En pratique : une batterie solide prévue pour une mission de 50 minutes dans des conditions de 25°F pourrait offrir 43 à 46 minutes. Un pack LiPo équivalent dans les mêmes conditions peut fournir 35 à 38 minutes. Cet écart est significatif lorsque les fenêtres de mission sont fixes et que les premières données sur les coûts ou les livrables contractuels sont obtenues.
Là où le froid continue de défier la chimie du solide
L'honnêteté par temps froid nécessite de reconnaître les domaines dans lesquels les batteries à semi-conducteurs ont encore du mal.
La résistance au démarrage dans des conditions très froides est un réel problème avec certains produits chimiques à électrolytes solides, en particulier les matériaux à base de sulfure, qui peuvent présenter une résistance élevée en dessous de 14 °F, ce qui nécessite soit une période de préchauffage, soit des taux de décharge initiaux réduits. Les électrolytes solides à base d'oxyde fonctionnent de manière plus constante à des températures plus basses, mais ont leurs propres implications en termes de coûts de fabrication.
En dessous de -4 °F, la plupart des batteries de drones à semi-conducteurs de la génération actuelle nécessitent des protocoles de préchauffage similaires à ceux recommandés pour les packs LiPo par temps extrêmement froid. L’avantage se réduit considérablement à l’extrémité inférieure de la plage de températures.
Protocole pratique par temps froid pourBatteries pour drones à semi-conducteurs
Quelle que soit la composition chimique, le fonctionnement des batteries par temps froid bénéficie d’habitudes cohérentes :
Gardez les packs isolés juste avant le lancement. À des températures inférieures à 23 °F, un bref cycle de préchauffage – soit via un chauffe-batterie dédié, soit stocké dans un véhicule – amène les cellules à une température de fonctionnement plus fiable. Après le vol, inspectez l'équilibre de la tension des cellules avant la prochaine charge. Les décharges à froid sollicitent les cellules de manière inégale et la dérive de l'équilibre après des vols à froid est plus fréquente qu'après des opérations dans des conditions tempérées.

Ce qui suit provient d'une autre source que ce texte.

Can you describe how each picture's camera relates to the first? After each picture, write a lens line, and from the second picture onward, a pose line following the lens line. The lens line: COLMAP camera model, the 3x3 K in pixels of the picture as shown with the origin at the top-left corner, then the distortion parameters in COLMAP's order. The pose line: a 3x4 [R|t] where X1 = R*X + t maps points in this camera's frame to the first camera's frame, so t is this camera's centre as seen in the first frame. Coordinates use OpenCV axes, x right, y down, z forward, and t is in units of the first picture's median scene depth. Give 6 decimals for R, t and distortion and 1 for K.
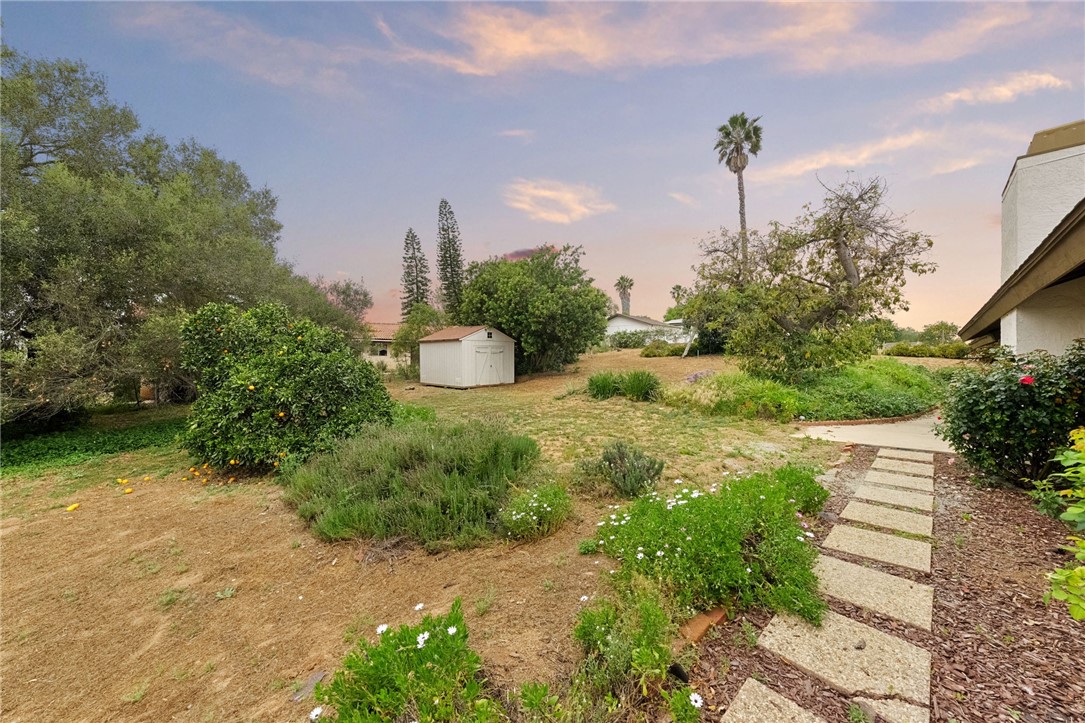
lens RADIAL K [[376.5, 0, 542.9], [0, 376.5, 360.6], [0, 0, 1]] dist [-0.000339, -0.000062]
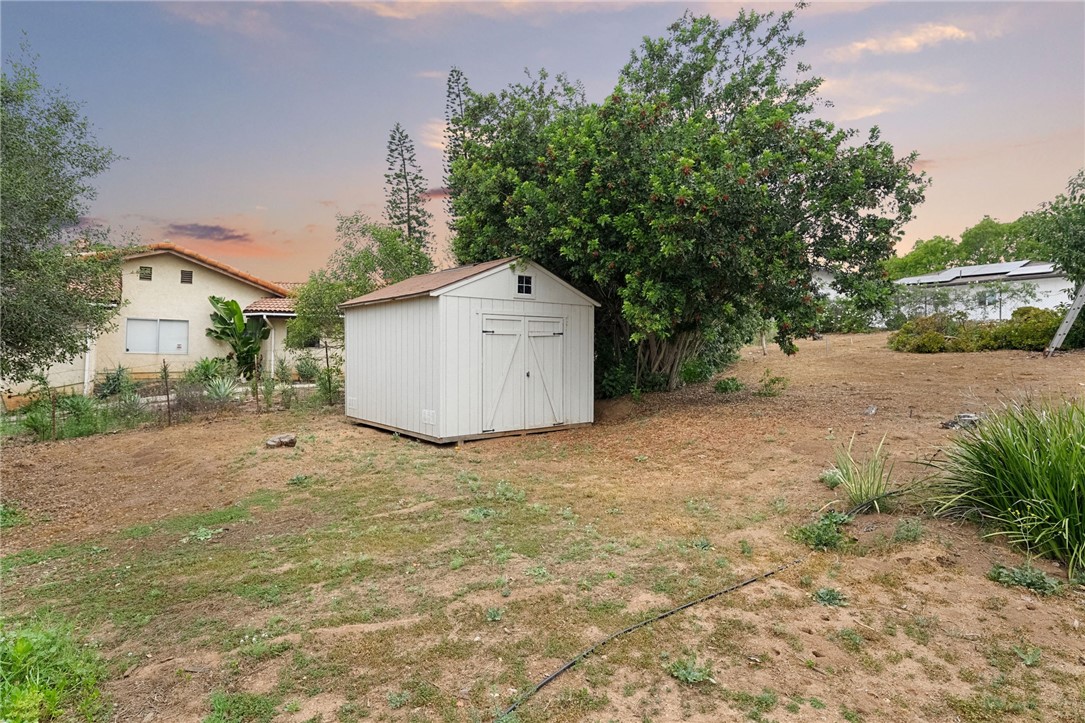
lens RADIAL K [[376.5, 0, 542.9], [0, 376.5, 360.6], [0, 0, 1]] dist [-0.000339, -0.000062]
pose [[0.989495, 0.006260, -0.144430, -0.074577], [-0.005568, 0.999971, 0.005195, -0.000355], [0.144459, -0.004337, 0.989501, 0.661530]]
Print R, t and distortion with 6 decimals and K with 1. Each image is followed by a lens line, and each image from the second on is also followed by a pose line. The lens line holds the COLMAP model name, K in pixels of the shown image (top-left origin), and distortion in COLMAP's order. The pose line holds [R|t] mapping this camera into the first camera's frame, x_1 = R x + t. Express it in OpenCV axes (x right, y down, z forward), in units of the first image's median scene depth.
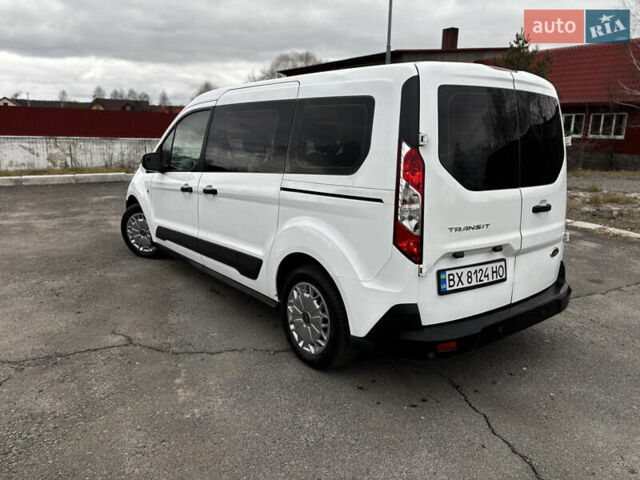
lens RADIAL K [[494.7, 0, 320.7], [0, 494.7, 236.8], [0, 0, 1]] dist [0.028178, -0.026529]
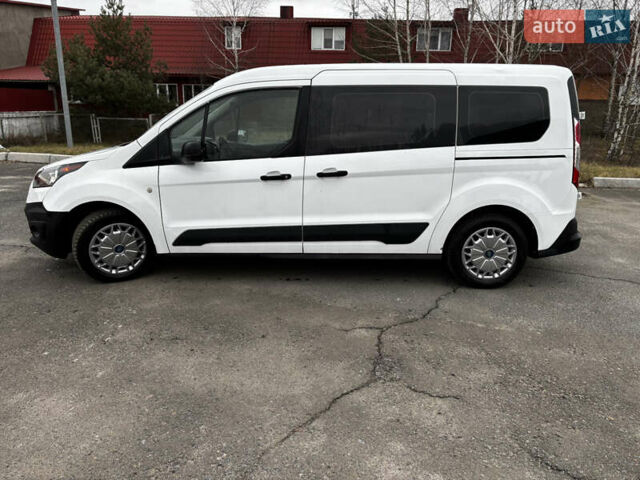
lens RADIAL K [[494.7, 0, 319.7], [0, 494.7, 243.3], [0, 0, 1]] dist [0.028178, -0.026529]
pose [[0.614484, -0.224669, 0.756263, -1.233990], [0.167505, 0.973892, 0.153220, -0.135312], [-0.770942, 0.032526, 0.636074, 0.470456]]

La chimie du solide rend ces protocoles moins critiques qu'ils ne le sont avec le LiPo, mais ne les élimine pas complètement aux températures extrêmes.
Batteries de drones à semi-conducteurs de ZYEBATTERY pour les climats froids
ZYEBATTERIEdéveloppe des batteries pour drones au lithium-ion à semi-conducteurs et au lithium polymère haute performance avec des performances de fonctionnement par temps froid comme spécification documentée, et non après coup. Pour les pilotes d'UAV et les opérateurs commerciaux travaillant dans des climats froids, savoir exactement où se situent les limites de la chimie fait partie du bon choix de batterie.
Le froid affecte moins les batteries à semi-conducteurs. Dans les opérations réelles, cette différence compte plus que ce à quoi la plupart des pilotes s'attendent jusqu'à ce qu'ils aient volé les deux côte à côte.